In general, I'm mad about your taste in acting! Extra bonus points for the mentions to Lewis, Kudrow, and Holliday in Adam's Rib (genius).

Biggest incentive: I'm going to have to try The Grifters again, because even having seen it three times, I always enjoy it, incl. Huston and Bening, without quite believing it, or retaining their performances all that well.

@Tim: That was me with the Sothern love. So glad you agree! And if it makes your day, Leighton in The Go-Between and Blakley in Nashville actually did cop nods. Both are great turns, though Leighton's last moment was so close to Kathleen Byron's in Black Narcissus that I sort of submerged it in my mind.

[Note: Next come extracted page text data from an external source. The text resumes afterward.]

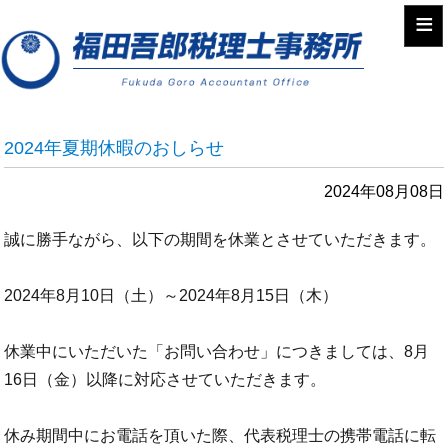
≡
2024年夏期休暇のおしらせ
2024年08月08日
誠に勝手ながら、以下の期間を休業とさせていただきます。
2024年8月10日（土）～2024年8月15日（木）
休業中にいただいた「お問い合わせ」につきましては、8月
16日（金）以降に対応させていただきます。
休み期間中にお電話を頂いた際、代表税理士の携帯電話に転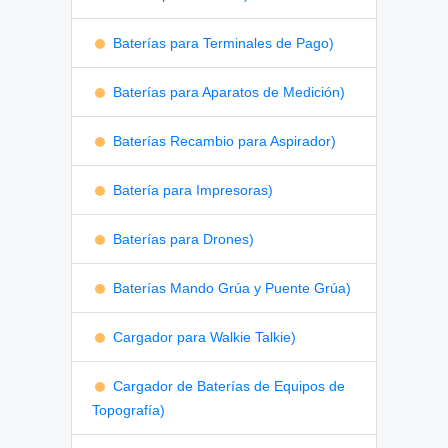
Baterías para Terminales de Pago)
Baterías para Aparatos de Medición)
Baterías Recambio para Aspirador)
Batería para Impresoras)
Baterías para Drones)
Baterías Mando Grúa y Puente Grúa)
Cargador para Walkie Talkie)
Cargador de Baterías de Equipos de
Topografía)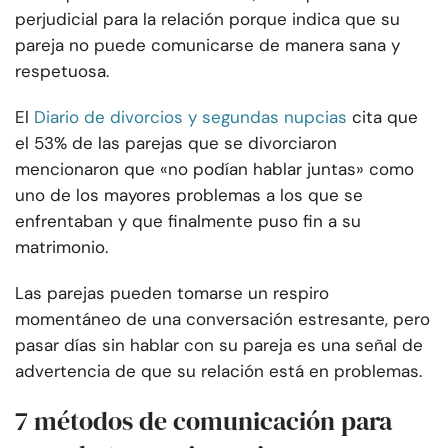
perjudicial para la relación porque indica que su
pareja no puede comunicarse de manera sana y
respetuosa.
El
Diario de divorcios y segundas nupcias
cita que
el 53% de las parejas que se divorciaron
mencionaron que «no podían hablar juntas» como
uno de los mayores problemas a los que se
enfrentaban y que finalmente puso fin a su
matrimonio.
Las parejas pueden tomarse un respiro
momentáneo de una conversación estresante, pero
pasar días sin hablar con su pareja es una señal de
advertencia de que su relación está en problemas.
7 métodos de comunicación para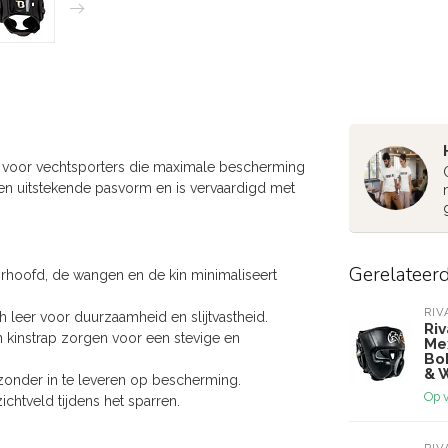
voor vechtsporters die maximale bescherming
een uitstekende pasvorm en is vervaardigd met
Gerelateer
rhoofd, de wangen en de kin minimaliseert
RIV
leer voor duurzaamheid en slijtvastheid.
Ri
n kinstrap zorgen voor een stevige en
Me
Bo
& 
zonder in te leveren op bescherming.
Op 
chtveld tijdens het sparren.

12:07 PM, March 14, 2006  
Blogger tim r said...

That scene in Another Woman gives Dennis one of the best small parts Allen has ever written, and she sends it reeling. Consider the performance heralded, doubly.

12:37 PM, March 14, 2006  
Blogger tim r said...

By the way, is anyone else completely nuts about Veronica Cartwright?! It's a crying shame she's never been considered in this category for anything. The Kaufman remake of Invasion of the Body Snatchers would be my top pick, followed by Alien and The Witches of Eastwick. I'm not convinced anyone does hysterics better.

1:04 PM, March 14, 2006  
Blogger Vertigo's Psycho said...

I agree Tim, Cartright's been great since (at least) 1963's The Birds. She was my pick for Supporting Actress the year of Witches of Eastwick. I thought she just about stole the movie from a cast of heavyweights. Sure wish she'd been in the running for the Oscar that year.